▶ **EXERCISE INSTRUCTIONS**
Transcribe all records verbatim.

▶ **DATA SHOWN**
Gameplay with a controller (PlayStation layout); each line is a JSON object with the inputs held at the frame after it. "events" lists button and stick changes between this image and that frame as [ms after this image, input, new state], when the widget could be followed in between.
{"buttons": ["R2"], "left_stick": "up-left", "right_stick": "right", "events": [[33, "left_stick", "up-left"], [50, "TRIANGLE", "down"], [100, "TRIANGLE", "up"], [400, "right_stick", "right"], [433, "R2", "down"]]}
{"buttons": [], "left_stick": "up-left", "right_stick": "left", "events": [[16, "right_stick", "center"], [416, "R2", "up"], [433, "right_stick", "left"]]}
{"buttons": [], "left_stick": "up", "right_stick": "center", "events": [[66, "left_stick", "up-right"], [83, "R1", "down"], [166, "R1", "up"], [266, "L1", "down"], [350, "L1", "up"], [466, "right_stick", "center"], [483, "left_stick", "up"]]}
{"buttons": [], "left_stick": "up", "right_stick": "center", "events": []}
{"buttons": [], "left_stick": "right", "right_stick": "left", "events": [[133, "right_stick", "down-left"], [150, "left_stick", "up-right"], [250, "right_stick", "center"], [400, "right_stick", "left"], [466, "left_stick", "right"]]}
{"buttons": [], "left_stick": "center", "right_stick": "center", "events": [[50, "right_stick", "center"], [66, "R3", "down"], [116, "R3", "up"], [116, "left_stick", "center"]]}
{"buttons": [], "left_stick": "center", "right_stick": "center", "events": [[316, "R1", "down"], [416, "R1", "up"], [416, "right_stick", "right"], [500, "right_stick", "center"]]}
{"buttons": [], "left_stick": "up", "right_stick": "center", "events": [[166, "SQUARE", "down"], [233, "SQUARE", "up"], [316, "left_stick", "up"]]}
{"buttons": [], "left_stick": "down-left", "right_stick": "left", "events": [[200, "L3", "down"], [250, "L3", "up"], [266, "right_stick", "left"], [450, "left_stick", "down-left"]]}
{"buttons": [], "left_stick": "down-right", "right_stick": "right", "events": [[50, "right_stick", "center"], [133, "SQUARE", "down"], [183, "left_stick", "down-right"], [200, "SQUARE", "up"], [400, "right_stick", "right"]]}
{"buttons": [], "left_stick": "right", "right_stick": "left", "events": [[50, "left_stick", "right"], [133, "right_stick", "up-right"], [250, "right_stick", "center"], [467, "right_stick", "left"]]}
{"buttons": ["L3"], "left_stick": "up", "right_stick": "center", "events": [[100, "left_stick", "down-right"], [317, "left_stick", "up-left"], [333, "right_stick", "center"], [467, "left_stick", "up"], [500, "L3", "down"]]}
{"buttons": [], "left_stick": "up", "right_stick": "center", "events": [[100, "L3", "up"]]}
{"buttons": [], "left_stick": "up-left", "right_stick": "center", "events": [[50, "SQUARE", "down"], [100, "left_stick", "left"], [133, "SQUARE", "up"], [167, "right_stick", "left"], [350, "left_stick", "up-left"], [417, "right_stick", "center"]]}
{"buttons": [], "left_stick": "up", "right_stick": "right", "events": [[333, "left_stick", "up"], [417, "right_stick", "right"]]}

▶ **RESPONSE BOX**
Gameplay with a controller (PlayStation layout); each line is a JSON object with the inputs held at the frame after it. "events" lists button and stick changes between this image and that frame as [ms after this image, input, new state], when the widget could be followed in between.
{"buttons": ["R2"], "left_stick": "up-left", "right_stick": "right", "events": [[33, "left_stick", "up-left"], [50, "TRIANGLE", "down"], [100, "TRIANGLE", "up"], [400, "right_stick", "right"], [433, "R2", "down"]]}
{"buttons": [], "left_stick": "up-left", "right_stick": "left", "events": [[16, "right_stick", "center"], [416, "R2", "up"], [433, "right_stick", "left"]]}
{"buttons": [], "left_stick": "up", "right_stick": "center", "events": [[66, "left_stick", "up-right"], [83, "R1", "down"], [166, "R1", "up"], [266, "L1", "down"], [350, "L1", "up"], [466, "right_stick", "center"], [483, "left_stick", "up"]]}
{"buttons": [], "left_stick": "up", "right_stick": "center", "events": []}
{"buttons": [], "left_stick": "right", "right_stick": "left", "events": [[133, "right_stick", "down-left"], [150, "left_stick", "up-right"], [250, "right_stick", "center"], [400, "right_stick", "left"], [466, "left_stick", "right"]]}
{"buttons": [], "left_stick": "center", "right_stick": "center", "events": [[50, "right_stick", "center"], [66, "R3", "down"], [116, "R3", "up"], [116, "left_stick", "center"]]}
{"buttons": [], "left_stick": "center", "right_stick": "center", "events": [[316, "R1", "down"], [416, "R1", "up"], [416, "right_stick", "right"], [500, "right_stick", "center"]]}
{"buttons": [], "left_stick": "up", "right_stick": "center", "events": [[166, "SQUARE", "down"], [233, "SQUARE", "up"], [316, "left_stick", "up"]]}
{"buttons": [], "left_stick": "down-left", "right_stick": "left", "events": [[200, "L3", "down"], [250, "L3", "up"], [266, "right_stick", "left"], [450, "left_stick", "down-left"]]}
{"buttons": [], "left_stick": "down-right", "right_stick": "right", "events": [[50, "right_stick", "center"], [133, "SQUARE", "down"], [183, "left_stick", "down-right"], [200, "SQUARE", "up"], [400, "right_stick", "right"]]}
{"buttons": [], "left_stick": "right", "right_stick": "left", "events": [[50, "left_stick", "right"], [133, "right_stick", "up-right"], [250, "right_stick", "center"], [467, "right_stick", "left"]]}
{"buttons": ["L3"], "left_stick": "up", "right_stick": "center", "events": [[100, "left_stick", "down-right"], [317, "left_stick", "up-left"], [333, "right_stick", "center"], [467, "left_stick", "up"], [500, "L3", "down"]]}
{"buttons": [], "left_stick": "up", "right_stick": "center", "events": [[100, "L3", "up"]]}
{"buttons": [], "left_stick": "up-left", "right_stick": "center", "events": [[50, "SQUARE", "down"], [100, "left_stick", "left"], [133, "SQUARE", "up"], [167, "right_stick", "left"], [350, "left_stick", "up-left"], [417, "right_stick", "center"]]}
{"buttons": [], "left_stick": "up", "right_stick": "right", "events": [[333, "left_stick", "up"], [417, "right_stick", "right"]]}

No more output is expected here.